There were also people from other states and even far away countries (Australia) who were following Springsteen on tour so after they caught him in Phoenix, they were following him to San Diego. No two shows are ever exactly the same, so I get it. 


Jenn and Hub (waving to our friend Paige Shelton who took this pic from the floor)

Steve Van Zant and Bruce Springsteen


One of the best concerts I ever attended was U2's Joshua Tree tour in the Hartford Coliseum with all of my college roommates. The crowd left the arena singing "And I Still Haven't Found What I'm Looking For" all together and it was so powerful it made the hair on my arms stand up straight. 

Recently, Hub and I have seen Brian Setzer (Stray Cats) and the Gin Blossoms (Hub is in another band - Honeygirl - with one of them) and we had tickets to see Jimmie Vaughn but he had to postpone. This is mostly why we've been filling our empty nest days with concerts. It occurred to us that we're getting up there and our musical icons are, too. If we don't see them now, we might not get the chance.



We were lucky enough to see the Rolling Stones before Charlie Watts passed away, and it meant a lot to us to bring the Hooligans to that show as well as many others over the years -- such as ZZ Top at the Arizona State Fair (their first rock concert), Dead & Co (several times) and Guns N' Roses for H2's birthday when the band reunited. Also, I was delighted when they recently went to see Post Malone and had to buy the T-shirt. 

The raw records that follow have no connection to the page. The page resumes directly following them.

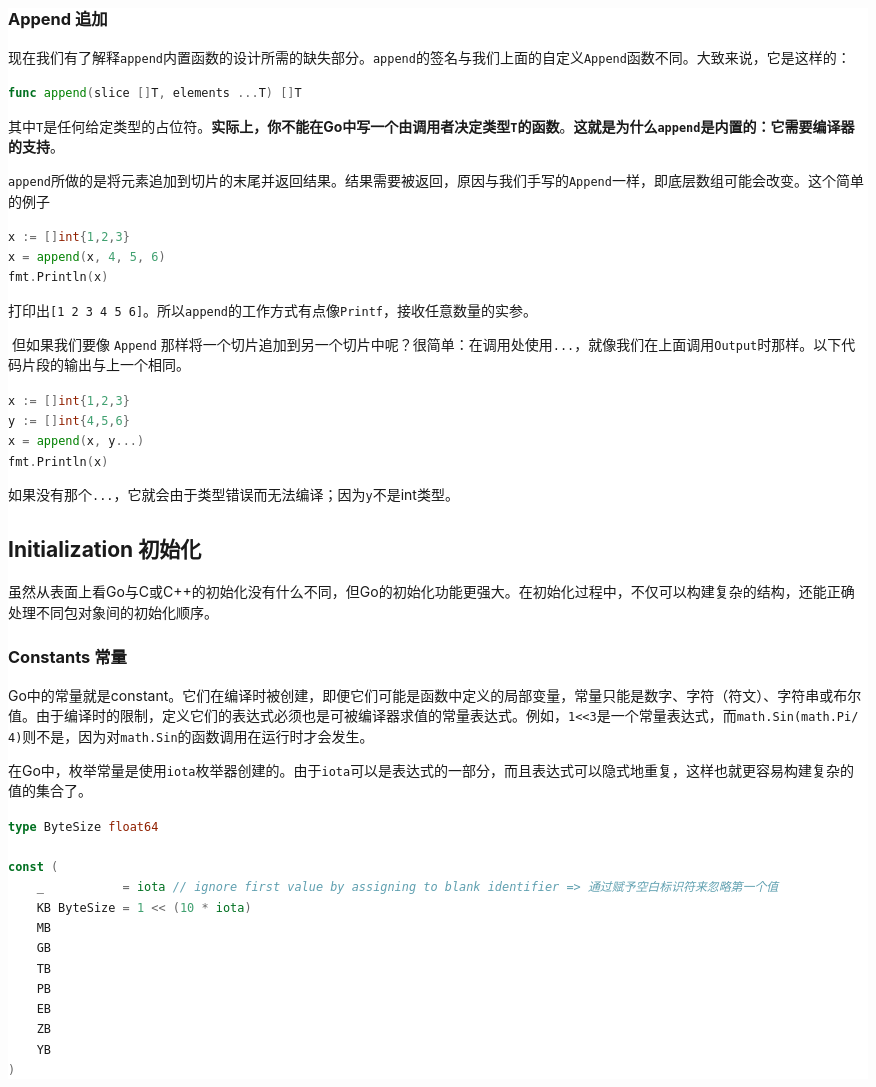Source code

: ### Append 追加

​	现在我们有了解释`append`内置函数的设计所需的缺失部分。`append`的签名与我们上面的自定义`Append`函数不同。大致来说，它是这样的：

``` go linenums="1"
func append(slice []T, elements ...T) []T
```

其中`T`是任何给定类型的占位符。**实际上，你不能在Go中写一个由调用者决定类型`T`的函数**。**这就是为什么`append`是内置的：它需要编译器的支持**。

​	`append`所做的是将元素追加到切片的末尾并返回结果。结果需要被返回，原因与我们手写的`Append`一样，即底层数组可能会改变。这个简单的例子

``` go linenums="1"
x := []int{1,2,3}
x = append(x, 4, 5, 6)
fmt.Println(x)
```

打印出`[1 2 3 4 5 6]`。所以`append`的工作方式有点像`Printf`，接收任意数量的实参。

​	但如果我们要像 `Append` 那样将一个切片追加到另一个切片中呢？很简单：在调用处使用`...`，就像我们在上面调用`Output`时那样。以下代码片段的输出与上一个相同。

``` go linenums="1" hl_lines="3 3"
x := []int{1,2,3}
y := []int{4,5,6}
x = append(x, y...)
fmt.Println(x)
```

​	如果没有那个`...`，它就会由于类型错误而无法编译；因为`y`不是int类型。

## Initialization 初始化

​	虽然从表面上看Go与C或C++的初始化没有什么不同，但Go的初始化功能更强大。在初始化过程中，不仅可以构建复杂的结构，还能正确处理不同包对象间的初始化顺序。

### Constants 常量

​	Go中的常量就是constant。它们在编译时被创建，即便它们可能是函数中定义的局部变量，常量只能是数字、字符（符文）、字符串或布尔值。由于编译时的限制，定义它们的表达式必须也是可被编译器求值的常量表达式。例如，`1<<3`是一个常量表达式，而`math.Sin(math.Pi/4)`则不是，因为对`math.Sin`的函数调用在运行时才会发生。

​	在Go中，枚举常量是使用`iota`枚举器创建的。由于`iota`可以是表达式的一部分，而且表达式可以隐式地重复，这样也就更容易构建复杂的值的集合了。

``` go linenums="1"
type ByteSize float64

const (
    _           = iota // ignore first value by assigning to blank identifier => 通过赋予空白标识符来忽略第一个值
    KB ByteSize = 1 << (10 * iota)
    MB
    GB
    TB
    PB
    EB
    ZB
    YB
)
```
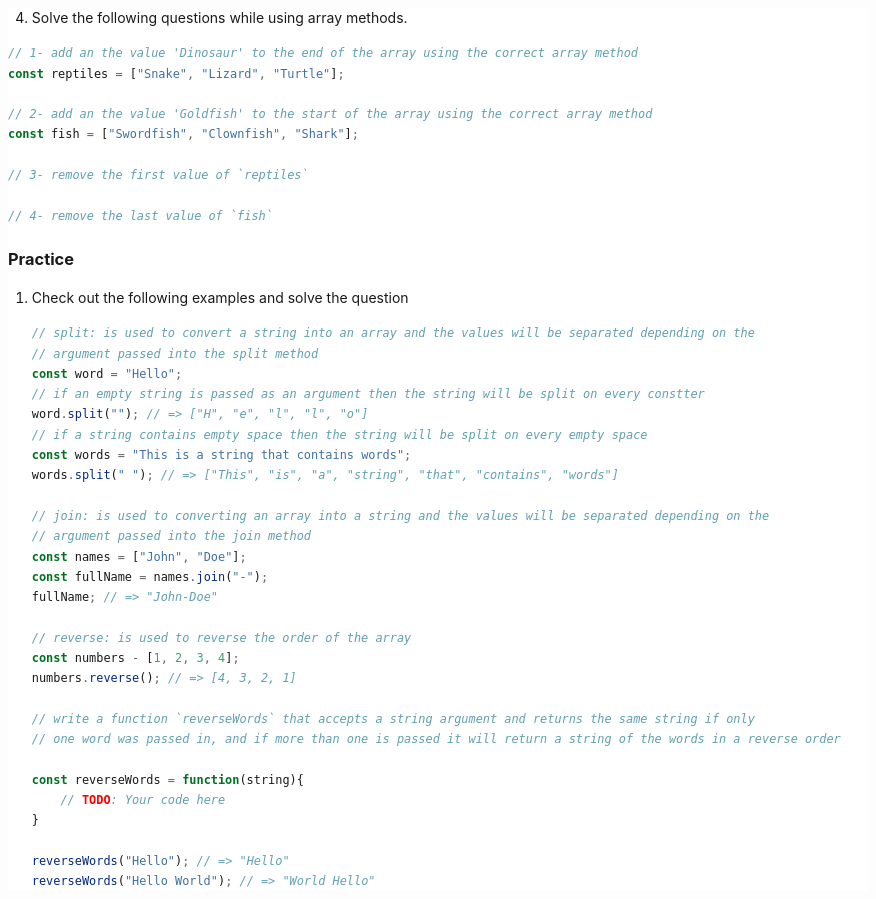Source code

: 4. Solve the following questions while using array methods.

  ```js
  // 1- add an the value 'Dinosaur' to the end of the array using the correct array method
  const reptiles = ["Snake", "Lizard", "Turtle"];

  // 2- add an the value 'Goldfish' to the start of the array using the correct array method
  const fish = ["Swordfish", "Clownfish", "Shark"];

  // 3- remove the first value of `reptiles`

  // 4- remove the last value of `fish`
  ```

### Practice

1. Check out the following examples and solve the question

   ```js
   // split: is used to convert a string into an array and the values will be separated depending on the
   // argument passed into the split method
   const word = "Hello";
   // if an empty string is passed as an argument then the string will be split on every constter
   word.split(""); // => ["H", "e", "l", "l", "o"]
   // if a string contains empty space then the string will be split on every empty space
   const words = "This is a string that contains words";
   words.split(" "); // => ["This", "is", "a", "string", "that", "contains", "words"]

   // join: is used to converting an array into a string and the values will be separated depending on the
   // argument passed into the join method
   const names = ["John", "Doe"];
   const fullName = names.join("-");
   fullName; // => "John-Doe"

   // reverse: is used to reverse the order of the array
   const numbers - [1, 2, 3, 4];
   numbers.reverse(); // => [4, 3, 2, 1]

   // write a function `reverseWords` that accepts a string argument and returns the same string if only
   // one word was passed in, and if more than one is passed it will return a string of the words in a reverse order

   const reverseWords = function(string){
       // TODO: Your code here
   }

   reverseWords("Hello"); // => "Hello"
   reverseWords("Hello World"); // => "World Hello"
   ```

Full disclosure: I'm writing this on Wednesday, but on the day this posts, I will have just seen Phish in the Sphere in Las Vegas, assuming all goes well :) I'll be sure to report back in! 

So, what about you, Reds and Readers, are you a concert goer? What show made a lasting impression upon you? If you could see any rock band or musical artist (living or dead) in concert, who would it be? 

P.S. Okay, it's Friday and the Phish concert is tonight. This is the view of the Sphere from our room! Wild, huh?